Monday, July 11, 2005
TERRORISTS murder and maim. They claim to do this in my name. They will tell the world they did it to protect me and defend my rights.
When I was studying law at Macquarie University in the early '90s, I was taught never to present hearsay evidence in court unless a rule of law allows it. You cannot judge someone by what others attribute to them.
But some people are pointing fingers at me without asking what I actually think. They accept what others claim I am saying.
Out there in the broader community, people are frightened. I am frightened. So are my friends. On Friday night, I visited a young couple. The husband is a banker, the wife a financial adviser. They are a typical Sydney family. We were watching the TV news. We were terrified by what we saw.
"This morning I got off the train at Circular Quay. I asked myself, `When will it be my turn?''' the wife said. Replied the husband: "These terrorist bastards are making me edgy.''
Will it surprise you if I tell you that my friends are Australians? No. What if I told you they are Muslims? What if I told you that more than 20 per cent of the September 11 victims were of Muslim background? Would you believe me if I tell you that one of the first people President Bush consulted after September 11 was a Muslim scholar of Greek-American heritage named Hamza Yusuf Hanson?
You are frightened. So am I. So are people of Muslim background who manage Australia's largest financial institutions, who are partners of major commercial law firms, who are deans of faculties in major universities and who study at university.

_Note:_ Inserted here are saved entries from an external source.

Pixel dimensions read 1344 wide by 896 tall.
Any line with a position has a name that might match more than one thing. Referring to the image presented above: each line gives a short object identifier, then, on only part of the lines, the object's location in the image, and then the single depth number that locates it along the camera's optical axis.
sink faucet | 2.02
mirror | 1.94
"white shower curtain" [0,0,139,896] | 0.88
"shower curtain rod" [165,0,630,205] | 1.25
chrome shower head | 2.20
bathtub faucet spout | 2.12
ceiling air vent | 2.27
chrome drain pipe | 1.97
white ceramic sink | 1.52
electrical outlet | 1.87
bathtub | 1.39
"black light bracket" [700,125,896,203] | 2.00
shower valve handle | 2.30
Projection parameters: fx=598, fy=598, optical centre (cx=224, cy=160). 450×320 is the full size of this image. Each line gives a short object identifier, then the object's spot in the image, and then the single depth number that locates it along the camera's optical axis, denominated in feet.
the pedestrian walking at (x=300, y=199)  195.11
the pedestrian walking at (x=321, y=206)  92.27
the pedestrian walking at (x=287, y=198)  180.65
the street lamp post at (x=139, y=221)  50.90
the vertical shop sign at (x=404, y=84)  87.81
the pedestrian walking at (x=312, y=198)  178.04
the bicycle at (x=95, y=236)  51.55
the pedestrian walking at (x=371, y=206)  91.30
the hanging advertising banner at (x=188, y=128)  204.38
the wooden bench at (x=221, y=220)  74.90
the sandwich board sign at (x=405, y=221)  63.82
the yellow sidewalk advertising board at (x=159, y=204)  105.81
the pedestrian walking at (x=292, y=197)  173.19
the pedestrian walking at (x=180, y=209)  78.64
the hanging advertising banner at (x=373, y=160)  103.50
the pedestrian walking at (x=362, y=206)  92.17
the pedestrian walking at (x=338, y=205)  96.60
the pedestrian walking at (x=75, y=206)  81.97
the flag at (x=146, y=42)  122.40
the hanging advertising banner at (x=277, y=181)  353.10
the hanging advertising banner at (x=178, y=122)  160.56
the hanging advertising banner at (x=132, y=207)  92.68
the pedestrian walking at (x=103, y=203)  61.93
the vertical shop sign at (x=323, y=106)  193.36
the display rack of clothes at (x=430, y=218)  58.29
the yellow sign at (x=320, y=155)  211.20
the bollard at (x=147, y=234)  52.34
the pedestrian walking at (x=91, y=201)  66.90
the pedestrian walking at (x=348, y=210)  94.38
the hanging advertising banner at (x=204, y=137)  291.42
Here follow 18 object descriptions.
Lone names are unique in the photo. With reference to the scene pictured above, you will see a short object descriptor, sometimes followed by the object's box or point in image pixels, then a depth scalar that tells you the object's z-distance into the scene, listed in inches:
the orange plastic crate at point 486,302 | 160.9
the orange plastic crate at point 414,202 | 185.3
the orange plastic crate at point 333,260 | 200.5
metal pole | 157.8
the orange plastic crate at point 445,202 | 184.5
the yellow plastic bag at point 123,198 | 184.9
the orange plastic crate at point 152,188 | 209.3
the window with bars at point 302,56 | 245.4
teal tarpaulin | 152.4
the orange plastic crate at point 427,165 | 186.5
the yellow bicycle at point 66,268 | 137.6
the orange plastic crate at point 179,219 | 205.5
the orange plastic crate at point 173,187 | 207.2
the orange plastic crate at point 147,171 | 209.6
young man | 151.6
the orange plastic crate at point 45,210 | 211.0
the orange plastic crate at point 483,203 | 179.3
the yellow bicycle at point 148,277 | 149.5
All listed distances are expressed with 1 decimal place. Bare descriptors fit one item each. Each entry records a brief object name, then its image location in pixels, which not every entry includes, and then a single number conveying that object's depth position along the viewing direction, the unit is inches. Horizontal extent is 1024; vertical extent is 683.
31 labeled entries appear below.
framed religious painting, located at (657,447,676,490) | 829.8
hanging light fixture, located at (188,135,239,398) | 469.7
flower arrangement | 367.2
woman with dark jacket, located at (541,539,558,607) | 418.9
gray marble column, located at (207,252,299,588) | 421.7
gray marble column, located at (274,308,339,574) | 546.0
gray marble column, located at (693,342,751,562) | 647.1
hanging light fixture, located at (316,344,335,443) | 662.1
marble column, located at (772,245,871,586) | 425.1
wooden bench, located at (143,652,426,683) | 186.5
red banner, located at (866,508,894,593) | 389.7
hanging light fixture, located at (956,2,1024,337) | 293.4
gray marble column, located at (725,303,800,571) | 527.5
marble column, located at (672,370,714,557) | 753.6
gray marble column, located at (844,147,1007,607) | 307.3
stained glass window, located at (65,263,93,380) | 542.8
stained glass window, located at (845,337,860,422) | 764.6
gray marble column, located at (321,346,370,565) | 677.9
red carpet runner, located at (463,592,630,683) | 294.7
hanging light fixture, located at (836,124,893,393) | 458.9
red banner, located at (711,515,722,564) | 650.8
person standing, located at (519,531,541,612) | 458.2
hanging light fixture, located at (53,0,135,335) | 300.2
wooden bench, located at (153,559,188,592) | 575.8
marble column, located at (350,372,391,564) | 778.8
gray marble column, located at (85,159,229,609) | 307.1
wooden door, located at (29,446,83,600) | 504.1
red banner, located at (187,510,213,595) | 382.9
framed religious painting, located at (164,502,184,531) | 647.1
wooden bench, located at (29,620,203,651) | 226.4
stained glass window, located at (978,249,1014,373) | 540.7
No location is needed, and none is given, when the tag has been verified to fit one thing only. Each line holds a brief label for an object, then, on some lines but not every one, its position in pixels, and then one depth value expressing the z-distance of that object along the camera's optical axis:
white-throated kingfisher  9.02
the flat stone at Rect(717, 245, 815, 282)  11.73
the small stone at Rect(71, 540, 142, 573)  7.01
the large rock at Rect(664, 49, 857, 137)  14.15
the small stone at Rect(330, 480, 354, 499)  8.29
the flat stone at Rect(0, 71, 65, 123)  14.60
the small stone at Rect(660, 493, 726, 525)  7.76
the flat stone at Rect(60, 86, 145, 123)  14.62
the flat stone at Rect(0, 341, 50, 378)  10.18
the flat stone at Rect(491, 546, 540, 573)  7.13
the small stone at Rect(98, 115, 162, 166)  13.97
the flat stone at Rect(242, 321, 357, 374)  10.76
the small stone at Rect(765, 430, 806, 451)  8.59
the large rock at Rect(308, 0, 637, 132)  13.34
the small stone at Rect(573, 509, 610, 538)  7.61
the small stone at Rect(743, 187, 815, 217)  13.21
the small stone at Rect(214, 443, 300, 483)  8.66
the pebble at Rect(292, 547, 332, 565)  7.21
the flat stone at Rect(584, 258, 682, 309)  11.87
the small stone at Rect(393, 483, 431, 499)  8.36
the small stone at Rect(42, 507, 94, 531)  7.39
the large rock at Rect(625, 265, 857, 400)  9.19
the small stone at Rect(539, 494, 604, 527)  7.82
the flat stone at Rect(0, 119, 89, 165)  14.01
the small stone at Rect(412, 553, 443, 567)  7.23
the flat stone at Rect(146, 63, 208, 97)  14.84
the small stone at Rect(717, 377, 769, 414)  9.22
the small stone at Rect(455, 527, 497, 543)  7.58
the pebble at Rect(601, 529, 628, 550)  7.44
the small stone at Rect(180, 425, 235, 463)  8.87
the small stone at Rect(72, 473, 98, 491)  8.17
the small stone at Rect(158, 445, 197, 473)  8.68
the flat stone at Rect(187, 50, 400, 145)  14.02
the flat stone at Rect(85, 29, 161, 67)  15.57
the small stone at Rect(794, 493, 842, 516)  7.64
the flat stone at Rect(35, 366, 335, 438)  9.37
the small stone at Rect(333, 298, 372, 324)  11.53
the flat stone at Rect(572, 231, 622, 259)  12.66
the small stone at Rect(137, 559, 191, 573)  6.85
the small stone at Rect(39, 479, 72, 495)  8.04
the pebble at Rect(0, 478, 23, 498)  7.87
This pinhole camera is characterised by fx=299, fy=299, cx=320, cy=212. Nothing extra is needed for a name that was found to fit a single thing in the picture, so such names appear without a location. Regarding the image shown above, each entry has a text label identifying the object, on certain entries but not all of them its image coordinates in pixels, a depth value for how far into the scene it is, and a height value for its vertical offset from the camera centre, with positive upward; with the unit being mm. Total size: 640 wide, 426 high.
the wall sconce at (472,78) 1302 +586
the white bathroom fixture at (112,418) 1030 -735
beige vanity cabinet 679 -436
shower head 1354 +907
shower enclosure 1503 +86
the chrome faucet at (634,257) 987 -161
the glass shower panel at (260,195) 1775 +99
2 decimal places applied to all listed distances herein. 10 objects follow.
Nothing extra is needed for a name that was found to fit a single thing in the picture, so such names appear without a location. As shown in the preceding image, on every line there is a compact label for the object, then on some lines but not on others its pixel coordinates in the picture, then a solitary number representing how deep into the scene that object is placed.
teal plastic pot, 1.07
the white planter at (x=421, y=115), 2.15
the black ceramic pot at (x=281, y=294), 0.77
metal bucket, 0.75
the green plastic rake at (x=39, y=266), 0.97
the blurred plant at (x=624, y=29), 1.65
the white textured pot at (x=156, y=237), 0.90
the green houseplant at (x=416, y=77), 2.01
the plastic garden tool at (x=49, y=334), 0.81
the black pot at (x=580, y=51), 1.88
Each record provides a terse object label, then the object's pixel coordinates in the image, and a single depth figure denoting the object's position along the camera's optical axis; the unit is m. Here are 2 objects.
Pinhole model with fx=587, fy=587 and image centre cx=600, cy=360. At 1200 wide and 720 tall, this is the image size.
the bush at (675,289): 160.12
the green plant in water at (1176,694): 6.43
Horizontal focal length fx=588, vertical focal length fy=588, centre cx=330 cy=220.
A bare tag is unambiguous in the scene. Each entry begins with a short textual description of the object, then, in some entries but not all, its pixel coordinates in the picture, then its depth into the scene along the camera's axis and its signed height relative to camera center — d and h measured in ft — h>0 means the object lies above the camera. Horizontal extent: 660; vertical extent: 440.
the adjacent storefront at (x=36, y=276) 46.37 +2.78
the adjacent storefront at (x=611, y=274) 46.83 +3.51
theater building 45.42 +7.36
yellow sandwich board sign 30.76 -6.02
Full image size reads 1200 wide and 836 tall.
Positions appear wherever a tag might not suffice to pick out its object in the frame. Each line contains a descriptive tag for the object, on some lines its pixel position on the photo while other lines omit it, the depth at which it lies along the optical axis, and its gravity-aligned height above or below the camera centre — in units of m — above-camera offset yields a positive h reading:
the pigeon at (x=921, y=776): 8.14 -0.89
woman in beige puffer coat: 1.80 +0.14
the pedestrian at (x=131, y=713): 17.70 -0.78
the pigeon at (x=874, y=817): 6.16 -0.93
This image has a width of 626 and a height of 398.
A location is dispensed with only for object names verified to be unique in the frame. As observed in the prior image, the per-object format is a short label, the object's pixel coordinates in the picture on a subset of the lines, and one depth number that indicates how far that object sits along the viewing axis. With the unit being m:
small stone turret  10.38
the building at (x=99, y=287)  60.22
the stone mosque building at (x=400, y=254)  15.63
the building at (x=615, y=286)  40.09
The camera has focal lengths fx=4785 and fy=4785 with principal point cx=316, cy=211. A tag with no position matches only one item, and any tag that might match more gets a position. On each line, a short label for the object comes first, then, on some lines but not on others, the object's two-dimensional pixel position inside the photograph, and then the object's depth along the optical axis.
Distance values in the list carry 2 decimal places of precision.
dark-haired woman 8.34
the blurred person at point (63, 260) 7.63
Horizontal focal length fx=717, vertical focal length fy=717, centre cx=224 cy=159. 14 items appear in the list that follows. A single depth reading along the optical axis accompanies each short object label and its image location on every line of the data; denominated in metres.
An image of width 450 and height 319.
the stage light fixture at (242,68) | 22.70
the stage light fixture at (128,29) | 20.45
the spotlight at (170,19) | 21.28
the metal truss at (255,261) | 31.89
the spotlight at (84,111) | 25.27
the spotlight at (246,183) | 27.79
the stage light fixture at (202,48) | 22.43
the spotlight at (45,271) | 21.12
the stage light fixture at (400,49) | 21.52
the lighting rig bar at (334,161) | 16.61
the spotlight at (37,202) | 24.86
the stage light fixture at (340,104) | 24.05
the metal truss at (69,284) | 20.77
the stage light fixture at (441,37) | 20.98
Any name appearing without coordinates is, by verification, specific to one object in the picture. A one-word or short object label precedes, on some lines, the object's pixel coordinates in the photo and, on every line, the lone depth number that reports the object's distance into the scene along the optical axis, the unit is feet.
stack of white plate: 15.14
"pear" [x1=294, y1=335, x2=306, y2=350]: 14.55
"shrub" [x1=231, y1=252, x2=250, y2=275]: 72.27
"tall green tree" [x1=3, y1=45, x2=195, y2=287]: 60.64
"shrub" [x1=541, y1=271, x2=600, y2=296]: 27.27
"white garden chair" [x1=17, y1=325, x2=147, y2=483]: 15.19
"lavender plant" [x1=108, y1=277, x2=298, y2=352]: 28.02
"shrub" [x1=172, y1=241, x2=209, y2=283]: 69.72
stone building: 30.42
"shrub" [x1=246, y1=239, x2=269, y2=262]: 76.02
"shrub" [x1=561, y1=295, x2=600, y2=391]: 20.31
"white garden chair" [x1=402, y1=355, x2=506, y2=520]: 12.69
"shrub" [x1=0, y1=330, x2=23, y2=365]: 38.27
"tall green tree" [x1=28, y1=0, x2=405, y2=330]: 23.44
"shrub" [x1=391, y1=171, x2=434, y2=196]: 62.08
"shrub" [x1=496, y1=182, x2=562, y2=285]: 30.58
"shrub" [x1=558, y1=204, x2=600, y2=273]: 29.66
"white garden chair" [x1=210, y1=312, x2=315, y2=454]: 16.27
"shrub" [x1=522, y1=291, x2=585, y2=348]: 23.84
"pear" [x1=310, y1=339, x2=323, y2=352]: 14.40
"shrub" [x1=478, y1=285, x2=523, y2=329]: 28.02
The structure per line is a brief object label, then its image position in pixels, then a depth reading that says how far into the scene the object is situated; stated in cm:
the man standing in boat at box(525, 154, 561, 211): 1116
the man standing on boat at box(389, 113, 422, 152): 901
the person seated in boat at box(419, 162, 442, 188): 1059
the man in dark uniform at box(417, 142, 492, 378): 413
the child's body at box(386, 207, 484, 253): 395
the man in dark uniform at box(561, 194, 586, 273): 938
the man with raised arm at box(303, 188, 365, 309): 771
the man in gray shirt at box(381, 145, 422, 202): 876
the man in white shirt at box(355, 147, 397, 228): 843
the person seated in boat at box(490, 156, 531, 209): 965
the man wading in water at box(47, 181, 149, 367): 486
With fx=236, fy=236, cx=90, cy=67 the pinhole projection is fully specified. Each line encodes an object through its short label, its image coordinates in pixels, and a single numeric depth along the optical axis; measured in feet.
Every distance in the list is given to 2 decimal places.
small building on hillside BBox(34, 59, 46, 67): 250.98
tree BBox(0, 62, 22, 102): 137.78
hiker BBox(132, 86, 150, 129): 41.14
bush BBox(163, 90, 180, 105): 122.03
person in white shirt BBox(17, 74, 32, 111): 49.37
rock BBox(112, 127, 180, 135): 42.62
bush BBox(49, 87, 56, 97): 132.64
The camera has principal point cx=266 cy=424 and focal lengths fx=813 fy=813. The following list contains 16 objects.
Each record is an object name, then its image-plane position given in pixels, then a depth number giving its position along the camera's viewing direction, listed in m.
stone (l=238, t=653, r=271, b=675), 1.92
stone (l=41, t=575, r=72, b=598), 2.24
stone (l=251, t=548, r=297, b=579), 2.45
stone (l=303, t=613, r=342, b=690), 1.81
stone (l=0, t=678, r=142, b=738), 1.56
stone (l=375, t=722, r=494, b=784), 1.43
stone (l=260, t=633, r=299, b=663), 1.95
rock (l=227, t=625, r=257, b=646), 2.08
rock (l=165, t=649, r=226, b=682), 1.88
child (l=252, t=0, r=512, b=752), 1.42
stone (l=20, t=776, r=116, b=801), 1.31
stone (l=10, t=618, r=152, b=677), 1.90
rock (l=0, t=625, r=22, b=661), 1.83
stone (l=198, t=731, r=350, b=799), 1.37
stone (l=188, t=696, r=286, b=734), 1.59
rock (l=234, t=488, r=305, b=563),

We are frightened because if this happened in Sydney, we would be among the dead and wounded. We are frightened for the same reasons you are. What are we going to do about it? We will do exactly what you do. We will continue paying our taxes to fund law enforcement and intelligence services. We will be vigilant and report anything and anyone we find suspicious.
Some say we need to do more. So we will condemn and condemn and condemn terrorists again and again. Some say our mosques need to be closed down and we need to go back to where we came from. No problem. I will go back to East Ryde. My Muslim friends mentioned earlier will leave Concord and go back to Marrickville.
Some people will say anything to show hatred towards the world's 1.2 billion Muslims. Their hate is exactly what the terrorists want. They want you to victimise and blame me. Why? Because terrorists hope I will fall into their arms.
But I am not going to let that happen. And neither will the overwhelming majority of my fellow Muslim Australians. Because Sydney is my home town. I will do everything in my power to stop the terrorists.
Terrorism is about hate. The opposite of hate is love. As St Paul said in his first letter to the Corinthians, "Love always protects, always trusts, always hopes, always perseveres''.
Those who truly love Australia will love all Australians.
Irfan Yusuf is a Sydney industrial lawyer who learned about St Paul's letters after spending eight years at St Andrews Cathedral School. This article was published on page 19 of the Daily Telegraph on Monday July 11 2005.